Christian Appy, UMass Amherst: They themselves, many of them, were shot. Not just in the line of duty, which is kind of a vague phrase, but actually trying to save the life of somebody else.
Ross Lippman, Connecting Point: It was the unparalleled access to the images of war which catapulted Vietnam’s place in our nation’s memory.
At the forefront of many of the battles that would make the nightly news back home were medics.
Their job: erase the evidence of battle and ultimately save lives. One of them was Pittsfield’s James Callahan.
John Harding: I didn’t grow up with him, but he was in my town for years and years. I think I knew him before he went, and I was — unbelievable, when his picture came in Time magazine.

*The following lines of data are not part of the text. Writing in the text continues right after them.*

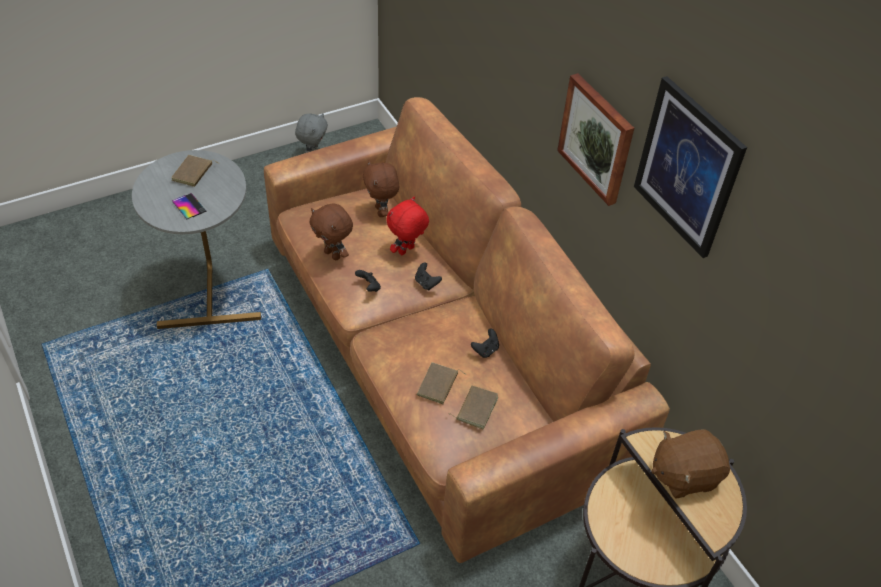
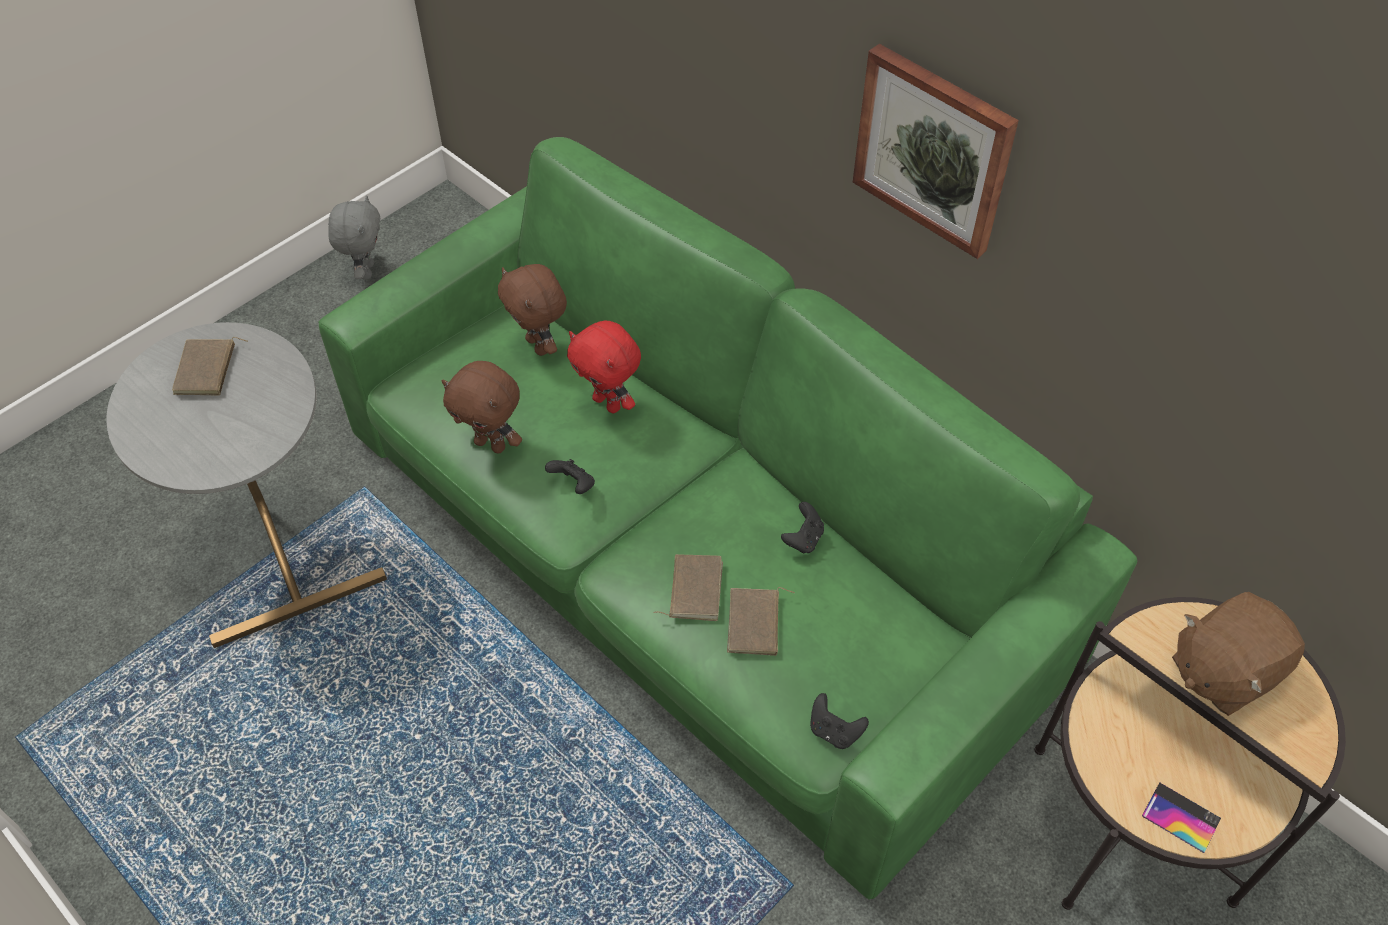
camera: 15 degrees left, 5 degrees up
phone [172,193,206,219] -> phone moved to [1142,782,1221,853]
brown sofa [264,97,670,563] -> green sofa [318,137,1137,899]
red plush toy [386,197,429,255] -> red plush toy turned 75 degrees counterclockwise [567,321,641,413]
black game controller [415,262,442,290] -> black game controller moved to [810,693,869,749]
brown book [448,386,498,429] -> brown book moved to [654,554,723,621]
picture [634,76,747,258] -> none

And he he was a true, true medic.
Ross Lippman: This image, one in a series of photos taken in June 1967 during a battle north of Saigon by Henry Huet and landing on the pages of Time magazine, personified the responsibility, pressure, and in many cases, the futility soldiers faced in Vietnam.
Christian Appy: It is certainly the case that medics were in the unenviable position of not only being vulnerable to ambush and wave attacks and in the middle of the night, but they were charged with the responsibility to go out and help wounded and dying soldiers, who were often under active gunfire, pinned down in these exposed positions. Probably the most dangerous job you could have if if you were in a combat unit in Vietnam.
Ross Lippman: In the years Callahan would live following Vietnam until his death from a motorcycle accident in 2008, he’d be celebrated locally as a hero.
Recognized as Veteran of the Year and with the Berkshire County Vietnam Veterans chapter, naming it in his honor.
The photos: becoming a symbol for the burden many just like him faced each day, remembering the war.
John Harding: It was something that I would say close, I would say close to hell.
I’ve seen families killed, I’ve seen — I see my friends and my first experiences, I’ve seen friends killed, and I… that’s kind of hard to talk about.
Ross Lippman: But with support from groups like the VVA, James E. Callahan Chapter #65, veterans have a place to come together.